Le plus grand et le plus solide des études révèle 15 facteurs augmentant le risque de démence précoce

Le plus grand et le plus solide des études révèle 15 facteurs augmentant le risque de démence précoce

Un récent étude met en lumière les facteurs de risque associés à la démence précoce, offrant des pistes pour réduire le risque. En examinant des milliers de personnes, les chercheurs ont identifié des éléments liés au mode de vie et à la santé, ouvrant la voie à des mesures préventives efficaces.

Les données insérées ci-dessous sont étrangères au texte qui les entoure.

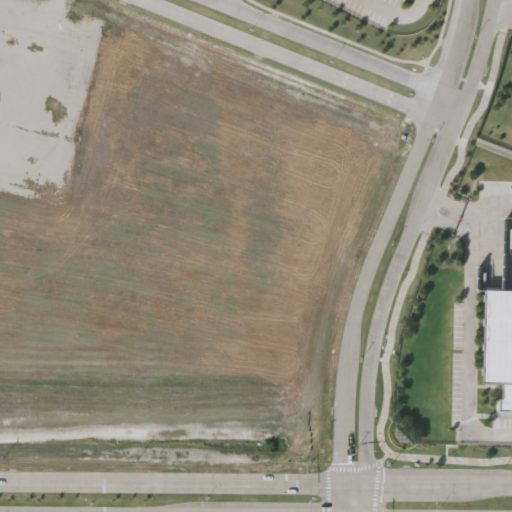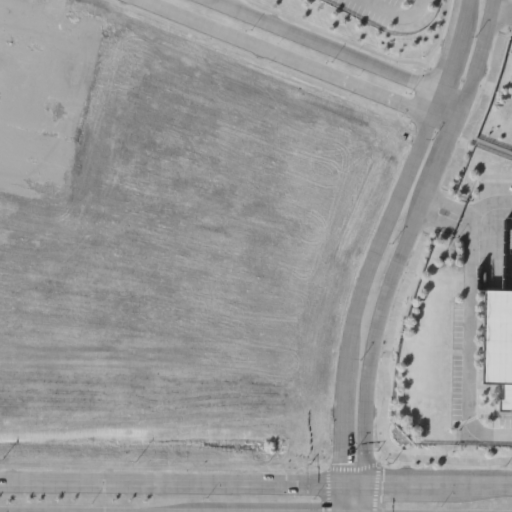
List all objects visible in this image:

Bien que la démence soit beaucoup plus courante chez les personnes âgées, chaque année, des centaines de milliers de personnes reçoivent un diagnostic de démence à début précoce. Une étude publiée en 2023 éclaire les raisons de ce phénomène.

Cerveau

Selon David Llewellyn, de l’Université d’Exeter, au Royaume-Unis, « c’est la plus grande et la plus robuste étude de ce type jamais réalisée ».

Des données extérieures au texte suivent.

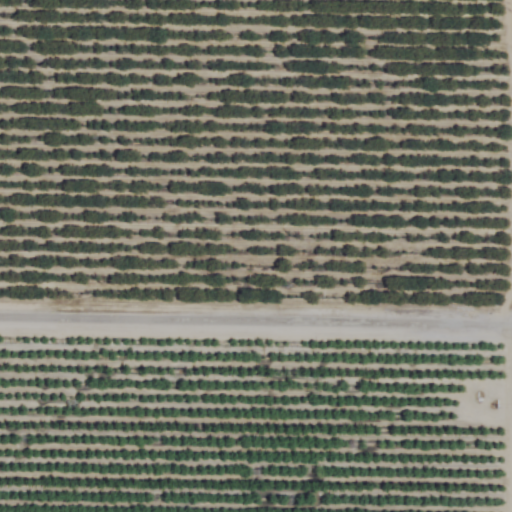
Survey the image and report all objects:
crop: (255, 256)
road: (509, 256)
road: (256, 325)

Émotionnellement, pour la première fois, elle révèle que nous pourrions être en mesure de prendre des mesures pour réduire le risque de cette condition débilitante, en ciblant divers facteurs.

Affirmait l’épidémiologiste lorsque les résultats ont été publiés en décembre 2023.

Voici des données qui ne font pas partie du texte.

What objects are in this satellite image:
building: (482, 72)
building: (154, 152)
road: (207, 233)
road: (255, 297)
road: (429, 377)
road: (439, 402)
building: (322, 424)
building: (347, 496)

La majorité des recherches antérieures sur ce sujet s’étaient concentrées sur la génétique transmise à travers les générations. Cependant, cette équipe a identifié 15 facteurs différents liés au mode de vie et à la santé.

Pour ce faire, ils ont analysé les données recueillies auprès de 356.052 personnes de moins de 65 ans, au Royaume-Unis.

Cerveau

Un faible statut socio-économique, l’isolement social, la déficience auditive, les accidents vasculaires cérébraux, le diabète, les maladies cardiaques et la dépression ont tous été associés à un risque accru de démence à début précoce.

La carence en vitamine D et des niveaux élevés de protéine C-réactive (produite par le foie en réponse à l’inflammation) ont également indiqué un risque accru, tout comme le fait d’avoir deux variantes du gène ApoE4 ε4 (un scénario génétique déjà associé à la maladie d’Alzheimer).

Selon Science Alert, les chercheurs ont décrit la relation entre l’alcool et la démence à début précoce comme étant « complexe ».

Tandis que l’abus d’alcool augmente le risque, la consommation modérée à forte a été corrélée à une réduction du risque – possiblement parce que les personnes de ce dernier groupe sont généralement en meilleure santé.

Boisson alcoolisée

Un niveau d’éducation formelle plus élevé et une moindre fragilité physique ont également été associés à un risque diminué de démence à début précoce. Cela contribue à combler certaines lacunes de connaissance.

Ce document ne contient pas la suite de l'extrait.